When he approached, he introduced himself. He told us about his history in selling mattresses including his work at an unnamed (but strongly inferred) competitor down the street. He then proceeded to tell us his philosophy of sales and the need to always be honest about the product and the sale. After this, he began talking about the various ways that people pick a mattress – some starting from the price and others from comfort. He asked my daughter if she slept on her back, side, or front in order to help him determine the best mattress for her. All the while, he still did not know what WE needed or what questions we had and he had not addressed our most burning need. I interjected with our needs and our previous exploration before he arrived. We then learned that though we wanted to just load up a mattress into my truck that this was not an option. It would HAVE to be delivered…and delivery is not free. If we purchased a certain bed frame, the delivery would be free and we did need a bed frame. However, it became clear that we were not going to get the bed for the advertised price and we would not be able to leave with it that day. So, we left with no bed and decided to “examine our options”. We thanked “Mr. Enthusiasm” for his time.

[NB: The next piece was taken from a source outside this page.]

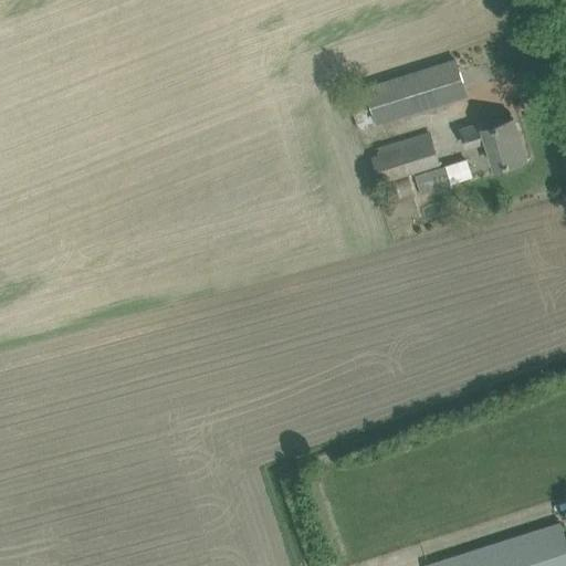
[(358,130),(378,124),(465,95),(454,60),(366,88),(348,94),(358,130)]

When were in the car, my daughter talked about how frustrating that whole experience had been. She said, “I didn’t need him to tell me his whole philosophy of sales, I just needed him to ‘do’ his philosophy of sales.” I immediately thought about how many times in my life that sentence could be applicable. I thought about my counseling career. In the early years as I was trying to figure out who I was a therapist, I would often try to tell clients about my primary theory or method. (UGH! Just the thought of having done that makes me cringe now.) Sure some people care, but most do not. They just want to know if you can help. They want to know if they will be understood. If I cannot demonstrate that I care and that I am listening then whatever my theory may be, it is worthless.

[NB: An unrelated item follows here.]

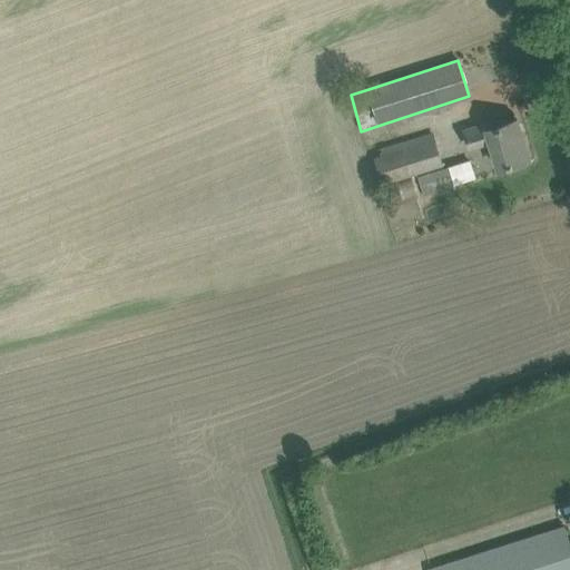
[(499,168),(508,166),(529,159),(517,120),(494,127),(492,121),(464,130),(470,147),(491,141),(499,168)]
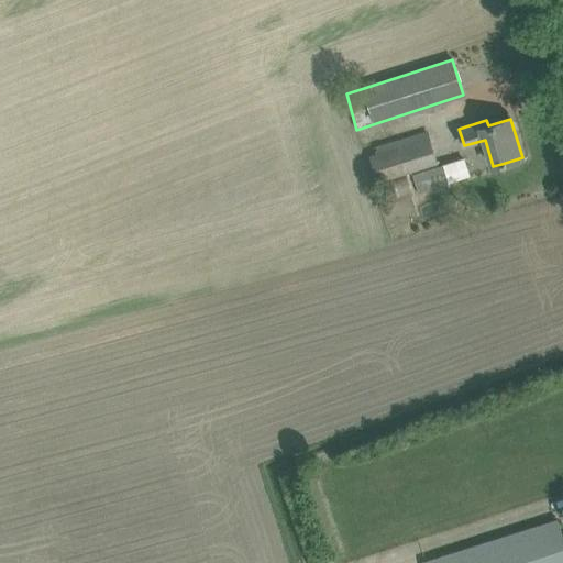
[(427,131),(374,147),(375,153),(368,155),(378,183),(438,164),(427,131)]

As I reflected, I thought about some Christians I know. When they enter into the world – work, school, clubs, etc. – it is very important for them to let people know what they believe. “You need to know that I am a Christian and because of that I will not do X or I believe Y.” It seems very important for them to be clear about their theory of faith and Christianity. However, most people don’t care. In fact, the others may now want to distance themselves from you because they don’t feel you can relate to them or worse, you will judge them. What most people care about is how you interact with them. They notice if you care. They notice if you listen. They will notice if you offer love and caring. Most people don’t need to hear your theory of Christian life; they just need to have you live it.

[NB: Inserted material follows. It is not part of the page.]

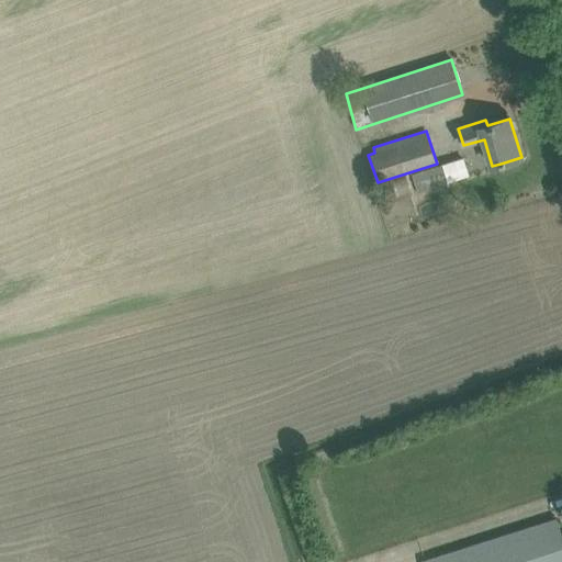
[(412,175),(418,193),(448,183),(448,182),(469,176),(463,158),(412,175)]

Like the over-enthusiastic mattress salesman, too often people may leave an encounter with a Christian not feeling heard or understood. They may not leave with anything more than what they had when they entered the conversation because we have not taken the time to meet them where they are. The mattress salesman assumed he knew what we needed, but we never got what we needed. A person may not need to yet know everything about our history and beliefs. They may just need to know if we can answer their two questions. Will you listen? Do you care?